## Text section
>>>
Rutherglen and Hamilton West
Dec 14, 2022 21:41:48 GMT
Pete Whitehead, andrewp, and 1 more like this
Post by Robert Waller on Dec 14, 2022 21:41:48 GMT
Rutherglen was honoured as a Royal Burgh as long ago as 1126, but it has increasingly suffered something of a raw deal as far as recognition is concerned. As the centuries have passed it has become overshadowed by its near neighbour, Glasgow, which was not elevated to the same royal status until 1450. By 1911, fuelled by the Industrial Revolution, Glasgow’s population had surpassed 1 million and its suburban built up area became contiguous with Rutherglen’s much smaller urban unit. Nevertheless, Rutherglen did retain a Westminster parliamentary seat from 1918 to 1983. Then from 1983 to 2005 it was renamed as Glasgow Rutherglen, a nomenclature which explicitly demoted the town to be a sub-section of the city, this indeed being a reflection of the local government reorganisation which had abolished the separate Rutherglen council and from 1975 incorporated the burgh as part of Glasgow. It was liberated in 1996, though, but now disappeared anonymously into the new South Lanarkshire unitary authority. Since 2005 Rutherglen has been paired with another larger community, Hamilton, under the lines of the current seat. However, there is a strong hope on the horizon that its former independence may be again celebrated, at least in a constituency title.
Despite its individual history, Rutherglen is now very much within the orbit of Glasgow. Is hard to see where the city stops and the town itself begins, particularly adjacent to the Glasgow neighbourhood of Kings Park. Many Rutherglen residents commute into the former ‘second city of the Empire’. There are plenty of attractive owner occupied residential streets in Rutherglen itself, for example around Parkhill Drive, Woodside Avenue and Coldstream Drive, and its professional and managerial percentage is higher than average for the seat, especially in Rutherglen South ward. However Rutherglen only has a population of around 27,000 and is thus a minority of the seat, despite its name taking precedence in the title. Also included is the town of Cambuslang (30,000), the Blantyre ward (17.000), and parts of three Hamilton wards: North & East, West & Earnock, and South. Like Rutherglen, Cambuslang has an industrial past (coal, iron, steel, and from 1946 to 2005 a Hoover Factory) but now depends more on Glasgow commuting and the M74 corridor; it is a little further from the former but has better access to the latter, for example the large Clydesmill industrial estate, and the Westburn Road estate on the other (south) side of the Clyde.
<<<
## Source information
>>>
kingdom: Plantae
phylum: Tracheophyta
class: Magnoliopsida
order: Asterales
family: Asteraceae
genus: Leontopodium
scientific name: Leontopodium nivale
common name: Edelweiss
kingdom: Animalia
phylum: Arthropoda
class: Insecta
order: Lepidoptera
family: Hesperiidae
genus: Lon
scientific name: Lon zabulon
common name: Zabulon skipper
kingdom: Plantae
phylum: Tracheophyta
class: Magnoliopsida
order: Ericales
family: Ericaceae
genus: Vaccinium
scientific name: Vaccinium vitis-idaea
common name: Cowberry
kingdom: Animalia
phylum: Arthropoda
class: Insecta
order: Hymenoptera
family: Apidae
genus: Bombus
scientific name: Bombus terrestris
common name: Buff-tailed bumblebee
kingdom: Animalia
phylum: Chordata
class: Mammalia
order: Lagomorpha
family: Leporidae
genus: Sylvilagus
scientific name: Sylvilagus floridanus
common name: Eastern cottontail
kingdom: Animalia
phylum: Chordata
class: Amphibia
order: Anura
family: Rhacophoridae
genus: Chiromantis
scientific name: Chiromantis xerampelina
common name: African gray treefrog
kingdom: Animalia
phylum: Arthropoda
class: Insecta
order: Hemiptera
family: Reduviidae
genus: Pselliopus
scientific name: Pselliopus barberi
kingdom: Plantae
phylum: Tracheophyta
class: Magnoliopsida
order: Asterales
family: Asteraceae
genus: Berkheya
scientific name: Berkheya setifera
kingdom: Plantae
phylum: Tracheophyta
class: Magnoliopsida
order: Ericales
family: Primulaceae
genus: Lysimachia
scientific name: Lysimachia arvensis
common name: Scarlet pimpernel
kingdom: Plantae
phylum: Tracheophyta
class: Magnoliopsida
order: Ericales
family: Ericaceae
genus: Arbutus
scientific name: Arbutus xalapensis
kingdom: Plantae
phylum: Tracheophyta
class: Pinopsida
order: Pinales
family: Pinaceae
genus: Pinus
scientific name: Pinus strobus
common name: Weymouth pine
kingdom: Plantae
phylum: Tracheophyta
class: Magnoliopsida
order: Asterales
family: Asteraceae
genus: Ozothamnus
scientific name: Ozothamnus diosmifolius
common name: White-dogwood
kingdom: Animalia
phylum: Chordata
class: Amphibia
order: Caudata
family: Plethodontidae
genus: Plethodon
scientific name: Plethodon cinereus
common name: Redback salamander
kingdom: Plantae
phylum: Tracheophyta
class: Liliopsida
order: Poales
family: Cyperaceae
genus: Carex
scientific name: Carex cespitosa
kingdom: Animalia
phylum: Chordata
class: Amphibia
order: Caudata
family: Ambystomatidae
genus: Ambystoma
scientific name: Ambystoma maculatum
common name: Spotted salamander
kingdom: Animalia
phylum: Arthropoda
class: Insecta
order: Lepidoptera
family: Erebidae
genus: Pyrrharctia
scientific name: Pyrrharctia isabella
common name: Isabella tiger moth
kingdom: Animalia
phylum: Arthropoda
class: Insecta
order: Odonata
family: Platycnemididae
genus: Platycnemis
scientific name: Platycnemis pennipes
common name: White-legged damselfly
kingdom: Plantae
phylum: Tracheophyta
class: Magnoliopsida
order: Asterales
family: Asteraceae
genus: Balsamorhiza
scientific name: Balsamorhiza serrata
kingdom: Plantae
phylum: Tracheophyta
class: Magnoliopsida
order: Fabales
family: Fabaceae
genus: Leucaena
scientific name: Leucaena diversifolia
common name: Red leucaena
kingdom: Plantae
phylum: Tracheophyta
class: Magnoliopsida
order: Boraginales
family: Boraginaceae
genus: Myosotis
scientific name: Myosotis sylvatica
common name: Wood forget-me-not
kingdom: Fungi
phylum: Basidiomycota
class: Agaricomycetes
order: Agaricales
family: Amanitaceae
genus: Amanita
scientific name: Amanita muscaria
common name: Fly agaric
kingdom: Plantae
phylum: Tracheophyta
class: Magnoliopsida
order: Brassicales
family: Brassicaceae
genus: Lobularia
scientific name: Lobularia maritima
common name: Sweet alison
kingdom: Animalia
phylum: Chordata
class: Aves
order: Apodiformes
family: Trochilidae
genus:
<<<
## What is expected
Pick up the Rutherglen and Hamilton West constituency profile after its last sentence and keep writing it in the same style.

## The answer
Blantyre ward is by some way the most working class part of the Rutherglen & Hamilton West constituency. Less than one seventh of its adult population holds a university degree. Under one tenth of workers are in the AB socio-economic categories. It also has a clear plurality of Catholics. It is also unusual in being the only ward wholly in the seat that gave a plurality of first preferences to Labour in the South Lanarkshire unitary authority elections in May 2022, with nearly 45% compared with 42% for the SNP. Labour were also ahead in Hamilton South, but only a minority of that ward around Meikle Earnock and the western half of Fairhill is included in Rutherglen & Hamilton West. By contrast almost all of Hamilton West & Earnock ward is in this constituency, where the SNP took over 10% more first preferences than Labour. The Nationalists won all the other South Lanarkshire wards in the seat as well, with Labour second in all except the anomalous Rutherglen South where the Liberal Democrats finished second with over 29% of the vote - by far their best performance anywhere in the authority. The Conservatives’ best showing in this constituency was just under 13% in Cambuslang West.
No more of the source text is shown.